There’s a commercial that runs this time of year. I’ve noticed it for at least three years now. In it, a beautiful, blue-eyed, blonde haired woman in her mid to late 20s sits on a train, moving through the snow covered territory, which reminds me of the Hudson Valley in New York state. As the train pulls into the station, her eyes light up and her brilliant white teeth break beam through her perfectly polished lips as her face erupts in a grand smile. As the train comes to a stop, cherub like children run along side the train, the cause, no doubt, of her smile, waving to her and running, until, the scene culminates with them running into her arms as Christmas music plays in the background and we are reminded of the power that teeth whitening strips can have on our holiday.

The commercial used to make me cry. It evokes, in me, such longing, and such a reminder of those things unfulfilled in my life. The woman, as presented in this 30 second film, seems to have everything: the family, the idyllic back drop for the season, the teeth. I can remember when I first moved to Chicago from New York, from knowing a whole community of people to knowing almost no one, I would watch this commercial and wonder who I had failed so miserably—failed to create this life that was being projected as what I was supposed to want, what I was supposed to have. Of course, it wasn’t just that commercial. There were and are others as well—reminders of what I don’t have—the big house, the perfectly decorated living room, the 2.5 children, the family that never fights—all the things I see, all the ways I come up short.

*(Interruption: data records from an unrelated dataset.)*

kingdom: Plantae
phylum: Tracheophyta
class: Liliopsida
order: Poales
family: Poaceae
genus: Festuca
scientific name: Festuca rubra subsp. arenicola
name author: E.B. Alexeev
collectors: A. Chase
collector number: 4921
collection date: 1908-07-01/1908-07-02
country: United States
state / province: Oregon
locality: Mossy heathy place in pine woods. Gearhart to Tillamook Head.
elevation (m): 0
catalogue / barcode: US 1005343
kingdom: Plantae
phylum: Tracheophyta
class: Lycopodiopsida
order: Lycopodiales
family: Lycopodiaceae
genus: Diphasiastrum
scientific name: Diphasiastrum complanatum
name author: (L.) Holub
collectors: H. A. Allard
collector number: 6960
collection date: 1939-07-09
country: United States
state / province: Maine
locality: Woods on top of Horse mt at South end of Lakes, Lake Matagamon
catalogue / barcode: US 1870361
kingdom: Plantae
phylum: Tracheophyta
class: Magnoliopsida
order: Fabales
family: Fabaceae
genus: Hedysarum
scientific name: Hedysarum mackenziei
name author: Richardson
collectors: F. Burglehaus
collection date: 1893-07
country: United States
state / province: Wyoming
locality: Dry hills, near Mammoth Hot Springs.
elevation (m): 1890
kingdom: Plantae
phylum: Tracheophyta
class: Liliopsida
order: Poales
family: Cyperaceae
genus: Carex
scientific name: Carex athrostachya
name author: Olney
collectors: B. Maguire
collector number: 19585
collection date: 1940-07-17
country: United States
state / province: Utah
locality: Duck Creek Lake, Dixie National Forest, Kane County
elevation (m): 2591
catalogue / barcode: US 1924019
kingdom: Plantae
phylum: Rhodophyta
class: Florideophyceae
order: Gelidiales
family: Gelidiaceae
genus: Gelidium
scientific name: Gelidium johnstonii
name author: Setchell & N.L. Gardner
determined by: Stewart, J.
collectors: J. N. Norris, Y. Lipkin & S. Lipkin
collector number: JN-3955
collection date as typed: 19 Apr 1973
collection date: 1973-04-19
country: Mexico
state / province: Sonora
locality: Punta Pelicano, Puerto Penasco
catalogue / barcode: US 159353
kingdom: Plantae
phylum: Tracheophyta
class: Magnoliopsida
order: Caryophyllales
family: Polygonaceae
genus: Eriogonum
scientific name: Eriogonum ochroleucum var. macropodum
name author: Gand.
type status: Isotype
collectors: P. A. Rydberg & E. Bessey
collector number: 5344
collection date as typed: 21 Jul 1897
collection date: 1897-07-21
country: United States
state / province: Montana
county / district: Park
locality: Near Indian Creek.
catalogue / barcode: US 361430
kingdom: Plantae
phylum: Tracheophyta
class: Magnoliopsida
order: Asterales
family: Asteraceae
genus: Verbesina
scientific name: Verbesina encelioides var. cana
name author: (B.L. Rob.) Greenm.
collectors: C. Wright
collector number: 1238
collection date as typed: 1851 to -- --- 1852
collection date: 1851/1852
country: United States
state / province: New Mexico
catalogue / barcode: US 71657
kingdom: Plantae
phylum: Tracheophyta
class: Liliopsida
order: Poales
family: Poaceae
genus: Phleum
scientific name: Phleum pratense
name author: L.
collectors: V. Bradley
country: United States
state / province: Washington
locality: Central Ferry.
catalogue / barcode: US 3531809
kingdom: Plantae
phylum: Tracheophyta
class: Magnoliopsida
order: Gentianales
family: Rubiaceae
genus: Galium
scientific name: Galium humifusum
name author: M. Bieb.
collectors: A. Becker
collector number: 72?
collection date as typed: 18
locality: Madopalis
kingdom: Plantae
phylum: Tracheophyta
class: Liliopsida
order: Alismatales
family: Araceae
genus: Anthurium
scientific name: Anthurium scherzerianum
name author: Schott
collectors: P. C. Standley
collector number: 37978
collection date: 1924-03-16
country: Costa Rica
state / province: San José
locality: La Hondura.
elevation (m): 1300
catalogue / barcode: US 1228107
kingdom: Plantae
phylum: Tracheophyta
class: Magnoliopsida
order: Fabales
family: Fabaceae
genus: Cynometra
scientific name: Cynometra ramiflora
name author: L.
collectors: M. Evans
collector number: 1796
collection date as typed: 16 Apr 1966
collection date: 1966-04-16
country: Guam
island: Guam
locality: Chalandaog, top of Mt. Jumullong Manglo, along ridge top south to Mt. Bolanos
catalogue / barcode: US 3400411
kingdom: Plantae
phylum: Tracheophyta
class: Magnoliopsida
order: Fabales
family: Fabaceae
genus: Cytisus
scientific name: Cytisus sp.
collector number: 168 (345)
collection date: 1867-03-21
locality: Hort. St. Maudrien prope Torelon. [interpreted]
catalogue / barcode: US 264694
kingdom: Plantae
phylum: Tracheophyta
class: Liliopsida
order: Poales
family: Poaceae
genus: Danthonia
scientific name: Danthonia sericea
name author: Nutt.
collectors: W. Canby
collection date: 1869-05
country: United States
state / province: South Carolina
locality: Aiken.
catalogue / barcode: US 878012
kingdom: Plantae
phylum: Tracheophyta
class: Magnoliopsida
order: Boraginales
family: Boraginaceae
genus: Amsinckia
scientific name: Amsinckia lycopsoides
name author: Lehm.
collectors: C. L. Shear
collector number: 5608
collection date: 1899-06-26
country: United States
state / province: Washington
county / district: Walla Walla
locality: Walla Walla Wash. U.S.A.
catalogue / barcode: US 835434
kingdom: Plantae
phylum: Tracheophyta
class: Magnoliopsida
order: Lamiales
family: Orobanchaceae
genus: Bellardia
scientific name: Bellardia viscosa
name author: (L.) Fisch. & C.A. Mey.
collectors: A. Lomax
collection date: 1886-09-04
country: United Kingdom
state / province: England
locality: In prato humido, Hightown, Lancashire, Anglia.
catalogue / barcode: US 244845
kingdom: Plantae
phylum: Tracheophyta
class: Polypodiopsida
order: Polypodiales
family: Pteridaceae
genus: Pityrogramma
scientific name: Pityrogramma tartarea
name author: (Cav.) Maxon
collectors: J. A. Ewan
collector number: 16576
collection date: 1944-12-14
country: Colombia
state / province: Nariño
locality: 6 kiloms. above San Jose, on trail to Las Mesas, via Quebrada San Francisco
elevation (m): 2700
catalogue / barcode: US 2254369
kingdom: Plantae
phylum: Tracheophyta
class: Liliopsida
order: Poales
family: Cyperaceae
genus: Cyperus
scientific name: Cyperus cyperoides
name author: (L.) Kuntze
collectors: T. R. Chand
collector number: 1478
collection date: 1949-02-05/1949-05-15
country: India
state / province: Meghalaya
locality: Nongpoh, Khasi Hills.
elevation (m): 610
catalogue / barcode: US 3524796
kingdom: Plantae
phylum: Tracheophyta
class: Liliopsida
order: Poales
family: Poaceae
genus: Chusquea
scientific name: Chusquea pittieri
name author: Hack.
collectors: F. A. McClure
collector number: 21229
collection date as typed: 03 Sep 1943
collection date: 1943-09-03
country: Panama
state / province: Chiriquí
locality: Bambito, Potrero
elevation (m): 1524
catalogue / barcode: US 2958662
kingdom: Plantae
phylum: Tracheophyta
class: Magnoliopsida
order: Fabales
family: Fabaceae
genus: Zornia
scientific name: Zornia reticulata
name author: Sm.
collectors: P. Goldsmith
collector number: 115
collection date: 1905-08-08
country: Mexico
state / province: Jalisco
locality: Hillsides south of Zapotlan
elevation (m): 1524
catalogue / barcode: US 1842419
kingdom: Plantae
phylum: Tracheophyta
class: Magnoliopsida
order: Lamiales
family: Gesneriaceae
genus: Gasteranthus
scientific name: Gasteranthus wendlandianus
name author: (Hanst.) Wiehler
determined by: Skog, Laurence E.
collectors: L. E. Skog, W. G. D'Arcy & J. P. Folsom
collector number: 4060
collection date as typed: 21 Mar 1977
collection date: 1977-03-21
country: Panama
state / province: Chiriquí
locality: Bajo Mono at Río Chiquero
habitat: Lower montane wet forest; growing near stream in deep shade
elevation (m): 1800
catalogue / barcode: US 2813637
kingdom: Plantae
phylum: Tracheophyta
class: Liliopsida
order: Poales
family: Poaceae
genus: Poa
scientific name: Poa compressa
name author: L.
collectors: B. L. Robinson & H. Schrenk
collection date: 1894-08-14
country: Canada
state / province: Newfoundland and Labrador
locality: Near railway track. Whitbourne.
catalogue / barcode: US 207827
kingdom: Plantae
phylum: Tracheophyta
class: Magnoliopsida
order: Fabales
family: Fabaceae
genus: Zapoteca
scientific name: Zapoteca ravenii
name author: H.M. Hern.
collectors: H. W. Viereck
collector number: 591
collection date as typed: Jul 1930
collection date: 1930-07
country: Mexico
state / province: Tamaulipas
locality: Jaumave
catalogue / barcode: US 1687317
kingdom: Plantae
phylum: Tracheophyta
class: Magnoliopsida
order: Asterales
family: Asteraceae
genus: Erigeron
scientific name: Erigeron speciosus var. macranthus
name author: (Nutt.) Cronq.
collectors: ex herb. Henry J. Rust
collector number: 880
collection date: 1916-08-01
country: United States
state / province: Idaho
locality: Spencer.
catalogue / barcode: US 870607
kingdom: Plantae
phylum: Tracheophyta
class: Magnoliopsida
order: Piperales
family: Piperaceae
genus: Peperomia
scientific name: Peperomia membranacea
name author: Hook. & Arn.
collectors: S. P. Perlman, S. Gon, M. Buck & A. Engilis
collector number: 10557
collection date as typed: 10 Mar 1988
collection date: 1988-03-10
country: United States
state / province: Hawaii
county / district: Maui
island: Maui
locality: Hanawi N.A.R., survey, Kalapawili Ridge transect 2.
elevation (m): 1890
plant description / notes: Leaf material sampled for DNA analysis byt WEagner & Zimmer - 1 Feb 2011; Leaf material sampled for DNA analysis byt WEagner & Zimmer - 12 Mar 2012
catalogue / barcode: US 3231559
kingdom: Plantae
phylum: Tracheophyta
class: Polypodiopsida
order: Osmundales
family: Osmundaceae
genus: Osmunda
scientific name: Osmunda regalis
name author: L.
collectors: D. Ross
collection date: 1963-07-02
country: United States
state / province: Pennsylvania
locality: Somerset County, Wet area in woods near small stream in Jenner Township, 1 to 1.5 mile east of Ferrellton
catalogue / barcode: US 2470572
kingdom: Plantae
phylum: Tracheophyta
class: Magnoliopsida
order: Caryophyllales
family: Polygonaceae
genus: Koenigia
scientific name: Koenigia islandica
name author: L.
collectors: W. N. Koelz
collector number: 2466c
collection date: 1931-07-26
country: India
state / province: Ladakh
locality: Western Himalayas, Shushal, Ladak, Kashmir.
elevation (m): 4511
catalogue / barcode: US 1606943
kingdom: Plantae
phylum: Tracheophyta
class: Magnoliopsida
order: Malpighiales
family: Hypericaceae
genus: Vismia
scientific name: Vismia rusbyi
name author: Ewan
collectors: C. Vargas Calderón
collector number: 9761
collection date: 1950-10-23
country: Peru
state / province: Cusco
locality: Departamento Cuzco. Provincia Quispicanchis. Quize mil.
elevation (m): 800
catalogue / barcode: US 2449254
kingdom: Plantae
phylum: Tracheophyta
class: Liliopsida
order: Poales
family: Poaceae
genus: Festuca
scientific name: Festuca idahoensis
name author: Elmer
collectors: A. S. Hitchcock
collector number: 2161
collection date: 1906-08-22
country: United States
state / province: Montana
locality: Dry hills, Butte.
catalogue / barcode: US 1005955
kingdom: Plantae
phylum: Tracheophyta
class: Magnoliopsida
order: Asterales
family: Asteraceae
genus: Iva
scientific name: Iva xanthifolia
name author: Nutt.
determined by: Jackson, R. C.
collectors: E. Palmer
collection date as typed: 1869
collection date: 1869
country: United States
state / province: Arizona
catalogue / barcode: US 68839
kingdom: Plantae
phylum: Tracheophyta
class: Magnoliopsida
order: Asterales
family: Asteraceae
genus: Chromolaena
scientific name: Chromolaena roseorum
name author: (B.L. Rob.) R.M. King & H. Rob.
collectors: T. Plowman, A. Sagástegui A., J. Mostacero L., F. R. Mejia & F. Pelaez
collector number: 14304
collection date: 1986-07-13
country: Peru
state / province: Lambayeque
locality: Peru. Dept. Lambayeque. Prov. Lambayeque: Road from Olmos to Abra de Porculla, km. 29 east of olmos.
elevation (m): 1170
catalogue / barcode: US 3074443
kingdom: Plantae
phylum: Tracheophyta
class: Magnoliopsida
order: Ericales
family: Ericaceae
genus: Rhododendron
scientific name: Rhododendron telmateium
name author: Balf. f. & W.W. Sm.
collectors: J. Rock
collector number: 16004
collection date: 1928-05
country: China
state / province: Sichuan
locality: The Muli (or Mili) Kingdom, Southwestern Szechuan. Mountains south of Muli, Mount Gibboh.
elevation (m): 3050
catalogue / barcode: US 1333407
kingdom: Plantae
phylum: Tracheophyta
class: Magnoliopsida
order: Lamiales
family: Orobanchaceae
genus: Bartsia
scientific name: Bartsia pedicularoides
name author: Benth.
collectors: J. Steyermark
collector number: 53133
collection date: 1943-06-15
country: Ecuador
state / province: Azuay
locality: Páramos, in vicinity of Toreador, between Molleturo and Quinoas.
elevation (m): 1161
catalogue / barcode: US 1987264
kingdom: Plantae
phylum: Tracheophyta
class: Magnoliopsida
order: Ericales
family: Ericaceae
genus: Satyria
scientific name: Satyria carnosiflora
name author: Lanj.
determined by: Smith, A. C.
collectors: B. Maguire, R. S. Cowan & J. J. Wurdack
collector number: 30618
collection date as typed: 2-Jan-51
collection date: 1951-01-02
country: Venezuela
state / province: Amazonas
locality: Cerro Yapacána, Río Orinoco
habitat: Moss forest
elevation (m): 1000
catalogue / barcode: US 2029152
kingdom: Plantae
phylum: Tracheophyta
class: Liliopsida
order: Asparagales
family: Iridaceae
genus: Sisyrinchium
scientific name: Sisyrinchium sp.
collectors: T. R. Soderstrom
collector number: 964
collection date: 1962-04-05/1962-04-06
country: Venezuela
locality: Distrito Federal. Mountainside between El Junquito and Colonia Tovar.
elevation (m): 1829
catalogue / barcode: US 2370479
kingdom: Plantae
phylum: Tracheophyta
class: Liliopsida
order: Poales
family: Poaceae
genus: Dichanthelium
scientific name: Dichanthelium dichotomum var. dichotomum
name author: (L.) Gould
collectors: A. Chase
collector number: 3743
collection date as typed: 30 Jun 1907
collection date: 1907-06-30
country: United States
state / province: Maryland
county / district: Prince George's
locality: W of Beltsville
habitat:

And now? Now life is different…people I love are all around me. Chicago feels, if not like home, at least like a good resting place. And yet I see that commercial and while I don’t cry, I find myself still feeling like I’ve come up short, like I’ve not done what is supposed to be done.

The challenge of living in Advent–the challenge of living the Christian faith–is living with both a foot in both worlds–the world of media, of life, of this world and the world that is that of the Christian life–the world that is and yet is not yet, looking for the coming, looking for the things, the places where the veil grows thin and the world is transformed without the power of Crest white strips.

A Song on the End of the World

On the day the world ends
A bee circles a clover,
A fisherman mends a glimmering net.
Happy porpoises jump in the sea,
By the rainspout young sparrows are playing
And the snake is gold-skinned as it
should always be.

On the day the world ends
Women walk through the fields under
their umbrellas,
A drunkard grows sleepy at the end of the lawn,
Vegetable peddlers shout in the street
And a yellow-sailed boat comes nearer the island,
A voice of a violin lasts in the air
And leads into a starry night.

And those who expected lightning and thunder
Are disappointed,
And those who expected signs of archangels’
trumpets
Do not believe it is happening now,
As long as the sun and the moon are above,
As long as the bumblebee visits a rose,
As long as rosy infants are born
No one believes it is happening now.

Only a white-haired old man, who would be
a prophet
Yet is not a prophet, for he’s much too busy,
Repeats while he binds his tomatoes:
There will be no other end of the world,
There will be no other end of the world.